学术报告一
报告题目:Complex dynamics in a delay differential equation with two delays in tick growth with diapause
报告人:舒洪英 教授(陕西师范大学)
负责人:黄启华
报告时间:2024年1月12日(周五)下午15:00-16:00
报告地点:西南大学数学楼912学术报告厅
报告人简介:
舒洪英,2010年获哈尔滨工业大学博士学位。2008年在加拿大阿尔伯塔大学留学两年,2011年至2014年先后在加拿大新不伦瑞克大学、加拿大瑞尔森大学和约克大学任AARMS博士后研究员。2014年至2018年任职同济大学特聘研究员,博士生导师。2018年至今任陕西师范大学特聘教授,博士生导师。2016年获上海市浦江人才计划,2017年获陕西省百人计划。主持3项国家自然科学基金项目,1项上海市自然科学基金项目和1项加拿大科研基金项目。主要研究微分动力系统及其在生物数学上的应用,发表SCI收录论文40余篇,分别发表在J. Math. Pures Appl., SIAM Journal of Applied Mathematics, Journal of Differential Equations, Nonlinearity, Journal of Dynamics and Differential Equations, Journal of Mathematical Biology,Bulletin of Mathematical Biology 和Journal of Theoretical Biology等SCI期刊上。
报告摘要:
We consider a delay differential equation for tick population with diapause, derived from an age-structured population model, with two time lags due to normal and diapause mediated development. We derive threshold conditions for the global asymptotic stability of biologically important equilibria, and give a general geometric criterion for the appearance of Hopf bifurcations in the delay differential system with delay-dependent parameters.
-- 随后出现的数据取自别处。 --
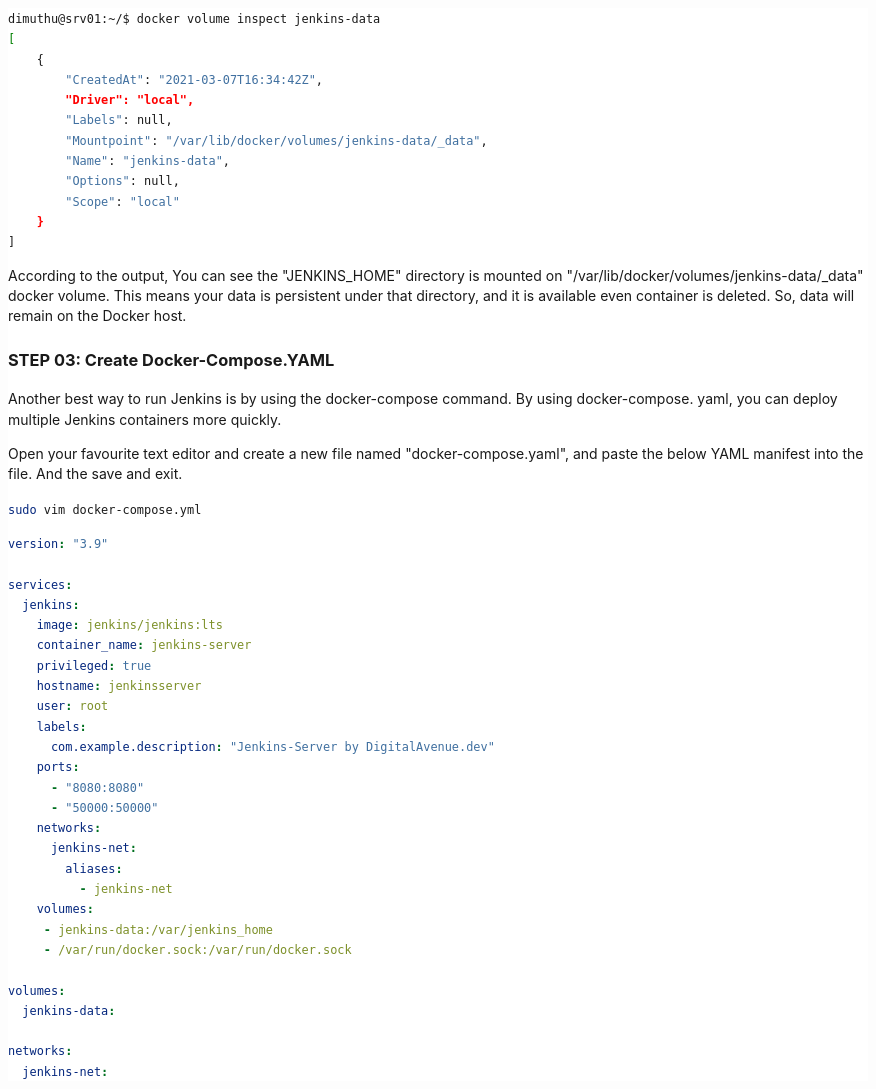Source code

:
 ```bash
dimuthu@srv01:~/$ docker volume inspect jenkins-data 
[
    {
        "CreatedAt": "2021-03-07T16:34:42Z",
        "Driver": "local",
        "Labels": null,
        "Mountpoint": "/var/lib/docker/volumes/jenkins-data/_data",
        "Name": "jenkins-data",
        "Options": null,
        "Scope": "local"
    }
]
```

According to the output, You can see the "JENKINS_HOME" directory is mounted on "/var/lib/docker/volumes/jenkins-data/_data" docker volume. This means your data is persistent under that directory, and it is available even container is deleted. So, data will remain on the Docker host.

### STEP 03: Create Docker-Compose.YAML

Another best way to run Jenkins is by using the docker-compose command. By using docker-compose. yaml, you can deploy multiple Jenkins containers more quickly.

Open your favourite text editor and create a new file named "docker-compose.yaml", and paste the below YAML manifest into the file. And the save and exit.

```bash
sudo vim docker-compose.yml
```


```yaml
version: "3.9"

services:
  jenkins:
    image: jenkins/jenkins:lts
    container_name: jenkins-server
    privileged: true
    hostname: jenkinsserver
    user: root
    labels:
      com.example.description: "Jenkins-Server by DigitalAvenue.dev"
    ports: 
      - "8080:8080"
      - "50000:50000"
    networks:
      jenkins-net:
        aliases: 
          - jenkins-net
    volumes: 
     - jenkins-data:/var/jenkins_home
     - /var/run/docker.sock:/var/run/docker.sock
     
volumes: 
  jenkins-data:

networks:
  jenkins-net:
```
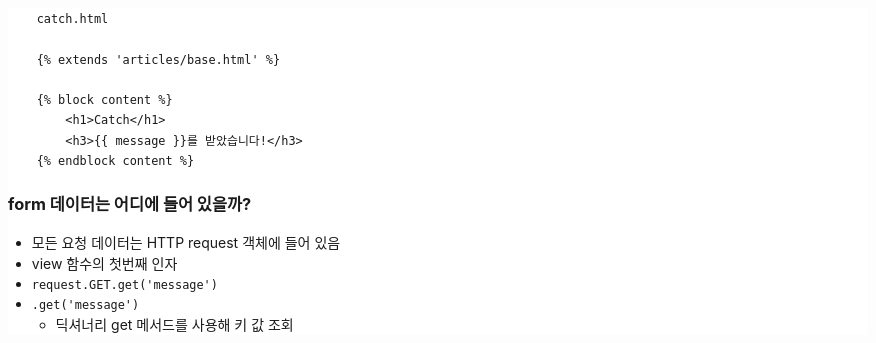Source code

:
 ```django
	catch.html

	{% extends 'articles/base.html' %}

	{% block content %}
		<h1>Catch</h1>
		<h3>{{ message }}를 받았습니다!</h3>
	{% endblock content %}
```


### form 데이터는 어디에 들어 있을까?
- 모든 요청 데이터는 HTTP request 객체에 들어 있음
- view 함수의 첫번째 인자
- `request.GET.get('message')`
- `.get('message')`
	- 딕셔너리 get 메서드를 사용해 키 값 조회
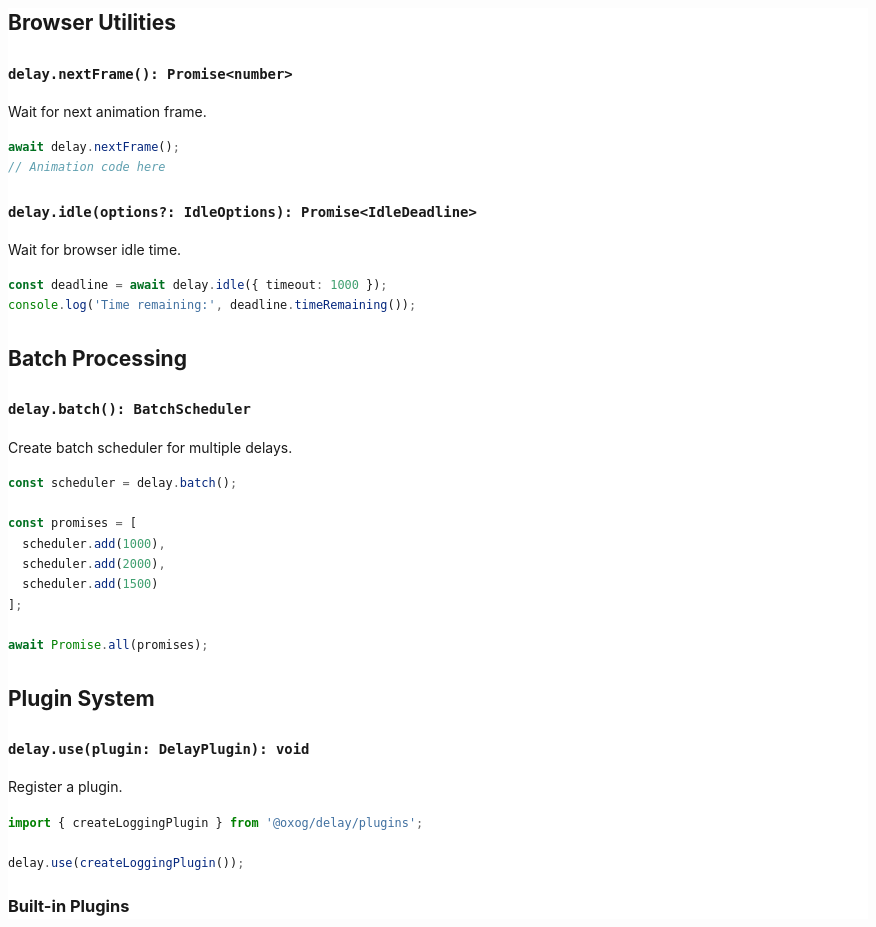 ## Browser Utilities

### `delay.nextFrame(): Promise<number>`

Wait for next animation frame.

```typescript
await delay.nextFrame();
// Animation code here
```

### `delay.idle(options?: IdleOptions): Promise<IdleDeadline>`

Wait for browser idle time.

```typescript
const deadline = await delay.idle({ timeout: 1000 });
console.log('Time remaining:', deadline.timeRemaining());
```

## Batch Processing

### `delay.batch(): BatchScheduler`

Create batch scheduler for multiple delays.

```typescript
const scheduler = delay.batch();

const promises = [
  scheduler.add(1000),
  scheduler.add(2000),
  scheduler.add(1500)
];

await Promise.all(promises);
```

## Plugin System

### `delay.use(plugin: DelayPlugin): void`

Register a plugin.

```typescript
import { createLoggingPlugin } from '@oxog/delay/plugins';

delay.use(createLoggingPlugin());
```

### Built-in Plugins
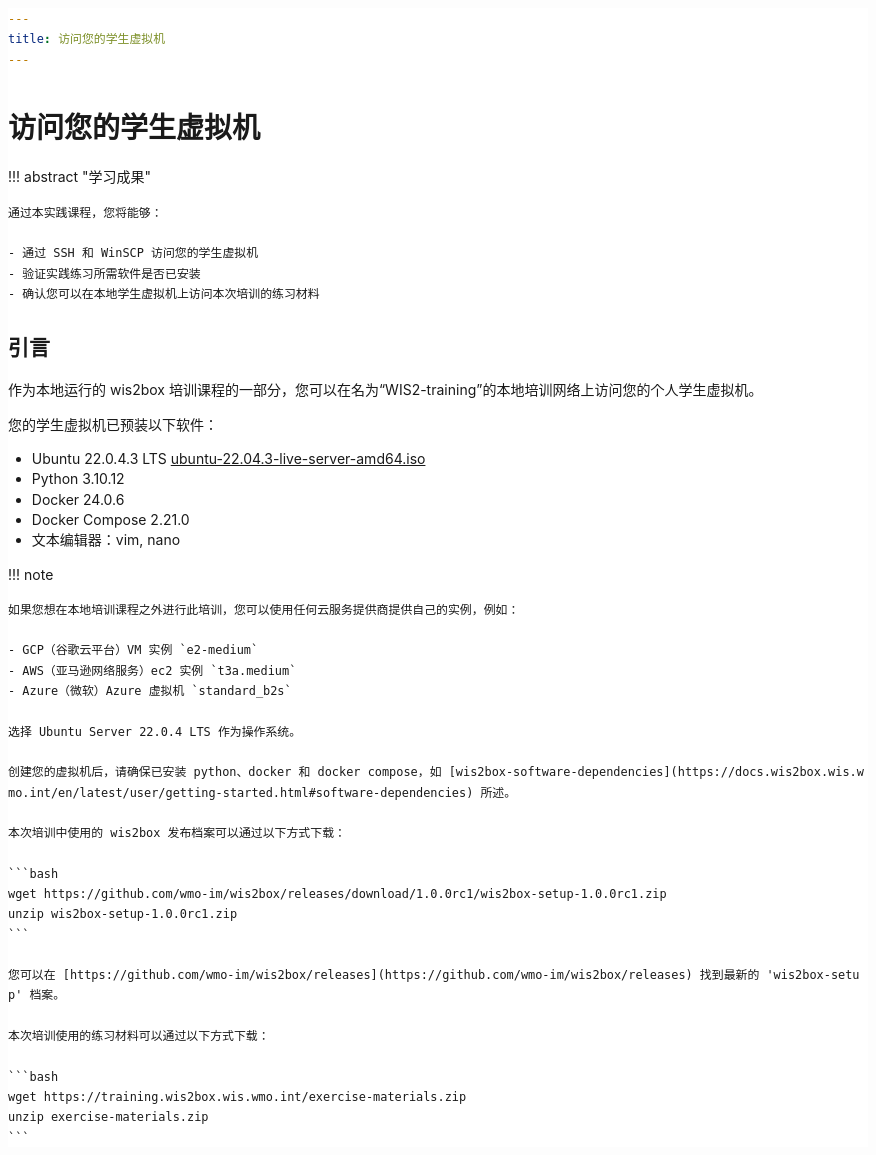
 ```yaml
---
title: 访问您的学生虚拟机
---
```


# 访问您的学生虚拟机

!!! abstract "学习成果"

    通过本实践课程，您将能够：

    - 通过 SSH 和 WinSCP 访问您的学生虚拟机
    - 验证实践练习所需软件是否已安装
    - 确认您可以在本地学生虚拟机上访问本次培训的练习材料

## 引言

作为本地运行的 wis2box 培训课程的一部分，您可以在名为“WIS2-training”的本地培训网络上访问您的个人学生虚拟机。

您的学生虚拟机已预装以下软件：

- Ubuntu 22.0.4.3 LTS [ubuntu-22.04.3-live-server-amd64.iso](https://releases.ubuntu.com/jammy/ubuntu-22.04.3-live-server-amd64.iso)
- Python 3.10.12
- Docker 24.0.6
- Docker Compose 2.21.0
- 文本编辑器：vim, nano

!!! note

    如果您想在本地培训课程之外进行此培训，您可以使用任何云服务提供商提供自己的实例，例如：

    - GCP（谷歌云平台）VM 实例 `e2-medium`
    - AWS（亚马逊网络服务）ec2 实例 `t3a.medium`
    - Azure（微软）Azure 虚拟机 `standard_b2s`

    选择 Ubuntu Server 22.0.4 LTS 作为操作系统。
    
    创建您的虚拟机后，请确保已安装 python、docker 和 docker compose，如 [wis2box-software-dependencies](https://docs.wis2box.wis.wmo.int/en/latest/user/getting-started.html#software-dependencies) 所述。
    
    本次培训中使用的 wis2box 发布档案可以通过以下方式下载：

    ```bash
    wget https://github.com/wmo-im/wis2box/releases/download/1.0.0rc1/wis2box-setup-1.0.0rc1.zip
    unzip wis2box-setup-1.0.0rc1.zip
    ```
    
    您可以在 [https://github.com/wmo-im/wis2box/releases](https://github.com/wmo-im/wis2box/releases) 找到最新的 'wis2box-setup' 档案。

    本次培训使用的练习材料可以通过以下方式下载：

    ```bash
    wget https://training.wis2box.wis.wmo.int/exercise-materials.zip
    unzip exercise-materials.zip
    ```
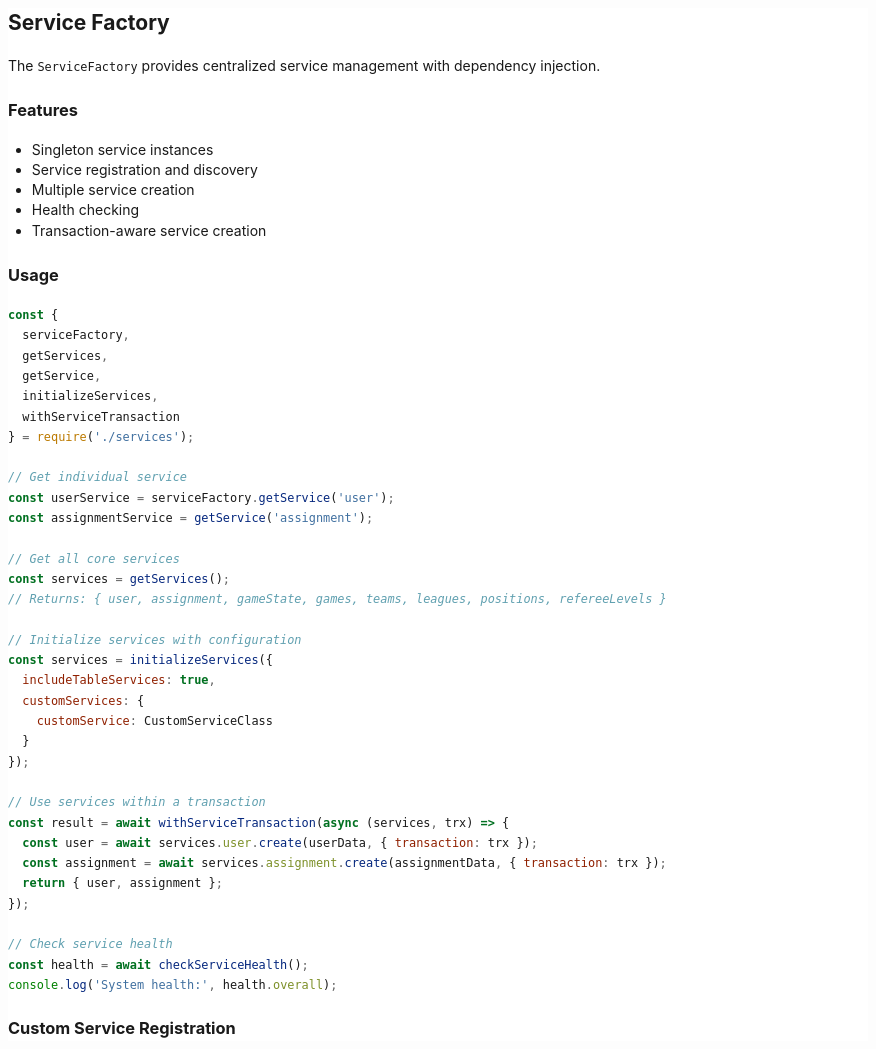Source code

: ## Service Factory

The `ServiceFactory` provides centralized service management with dependency injection.

### Features
- Singleton service instances
- Service registration and discovery
- Multiple service creation
- Health checking
- Transaction-aware service creation

### Usage

```javascript
const { 
  serviceFactory, 
  getServices, 
  getService,
  initializeServices,
  withServiceTransaction 
} = require('./services');

// Get individual service
const userService = serviceFactory.getService('user');
const assignmentService = getService('assignment');

// Get all core services
const services = getServices();
// Returns: { user, assignment, gameState, games, teams, leagues, positions, refereeLevels }

// Initialize services with configuration
const services = initializeServices({
  includeTableServices: true,
  customServices: {
    customService: CustomServiceClass
  }
});

// Use services within a transaction
const result = await withServiceTransaction(async (services, trx) => {
  const user = await services.user.create(userData, { transaction: trx });
  const assignment = await services.assignment.create(assignmentData, { transaction: trx });
  return { user, assignment };
});

// Check service health
const health = await checkServiceHealth();
console.log('System health:', health.overall);
```

### Custom Service Registration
By choosing the normal development time delay as a bifurcation parameter, we analyze the stability switches of the positive equilibrium, and examine the onset and termination of Hopf bifurcations of periodic solutions from the positive equilibrium. Under some technical conditions, we show that global Hopf branches are bounded and connected by a pair of Hopf bifurcation values. This allows us to show that diapause can lead to the occurrence of multiple stability switches, coexistence of two stable limit cycles, among other rich dynamical behaviors.
学术报告二
报告题目:Spatiotemporal patterns of a structured spruce budworm diffusive model
报告人:Xiangsheng Wang(汪翔升) 教授 (美国 University of Louisiana at Lafayette)
负责人:黄启华
报告时间:2024年1月12日(周五)下午16:00-17:00
报告地点:西南大学数学楼912学术报告厅
报告人简介:
汪翔升, 美国 University of Louisiana at Lafayette 大学副教授。毕业于香港城市大学和中国科学技术大学联合高等研究中心。他的研究兴趣包括渐近分析和生物数学等交叉学术领域,在Adv. Math., J. Differential Equations, J. Math. Biol., J. Math. Pures. Appl., SIAM J. Control Optim.等杂志上发表论文六十余篇。
报告摘要:
We formulate and analyze a general reaction-diffusion equation with delay, inspired by age-structured spruce budworm population dynamics with spatial diffusion by matured individuals. The model has its particular feature for bistability due to the incorporation of a nonlinear birth function (Ricker function) and a Holling type function of predation by birds. Here we establish some results about the global dynamics, in particular, the stability of and global Hopf bifurcation from the spatially homogeneous steady state when the maturation delay is taken as a bifurcation parameter. We also use a degree theoretical argument to identify intervals for the diffusion rate when the model system has a spatially heterogeneous steady state. Numerical experiments presented show interesting spatialtemporal patterns.